Pro Kalimantan Balikpapan Samarinda Bola Daerah Kriminal Bisnis Nasional Lifestyle

Dugaan Penganiayaan di Ponpes: Polisi Selidiki Kematian Santri Asal Kayong Utara

Redaksi Prokal • 2026-03-14 05:45:00

Irfan Zaki Azizi (16) meninggal dunia pada Jumat (13/3) setelah sempat menjalani perawatan intensif di rumah sakit. (ISTIMEWA)
Irfan Zaki Azizi (16) meninggal dunia pada Jumat (13/3) setelah sempat menjalani perawatan intensif di rumah sakit. (ISTIMEWA)

KAYONG- Dunia pendidikan keagamaan kembali berduka. Polres Kubu Raya kini tengah mendalami kasus kematian tragis seorang santri Pondok Pesantren Labbaik Indonesia (Putra), Irfan Zaki Azizi (16), yang diduga menjadi korban penganiayaan. Irfan mengembuskan napas terakhirnya pada Jumat pagi, 13 Maret 2026, setelah sempat berjuang melewati masa kritis di ruang perawatan intensif rumah sakit.

Sebelum dinyatakan meninggal dunia, Irfan sempat mendapatkan penanganan medis serius, termasuk pemeriksaan CT Scan. Hasil pemeriksaan tersebut mengungkap adanya pembengkakan signifikan pada bagian otak korban. Tak hanya itu, tim medis juga menemukan sejumlah bekas kekerasan berupa lebam dan pembengkakan di area wajah, tepatnya pada dagu bawah, kedua mata, serta bagian kening. Meski demikian, hasil medis awal menunjukkan tidak ditemukan adanya retakan pada tulang tengkorak.

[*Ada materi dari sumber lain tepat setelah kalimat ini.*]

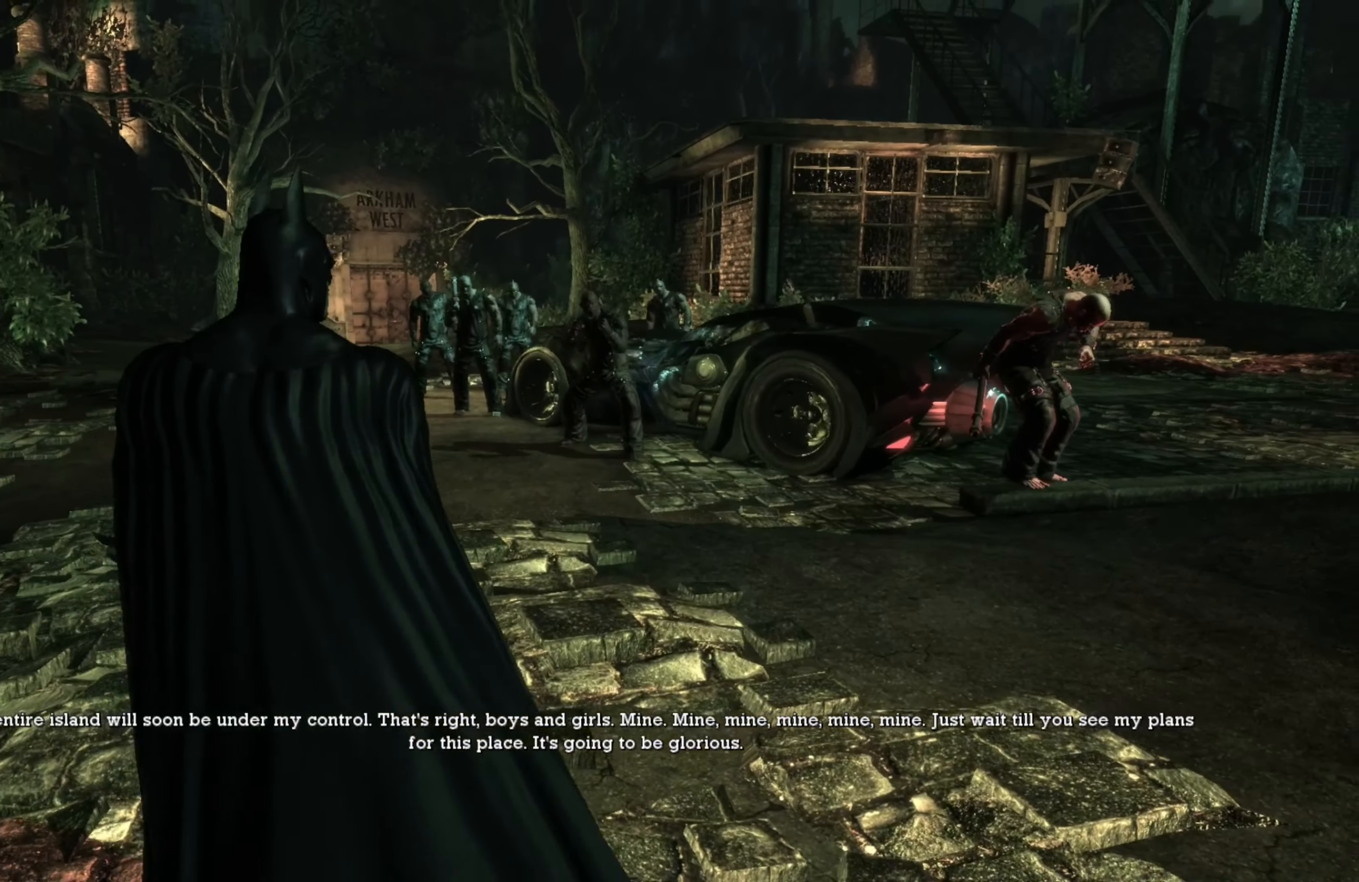
{"buttons": [], "left_stick": "center", "right_stick": "center", "events": []}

Kepergian remaja asal Kabupaten Kayong Utara ini menyisakan duka mendalam. Jenazahnya sempat disemayamkan di rumah kerabatnya di Pontianak sebelum dipulangkan ke kampung halaman menggunakan speedboat milik Pemkab Kayong Utara dengan pengawalan ketat dari Unit Perlindungan Perempuan dan Anak (PPA) Polres Kubu Raya. Wakil Bupati Kayong Utara, Amru Chanwari, turut mendampingi langsung kepulangan jenazah sebagai bentuk empati dan dukungan bagi keluarga yang ditinggalkan.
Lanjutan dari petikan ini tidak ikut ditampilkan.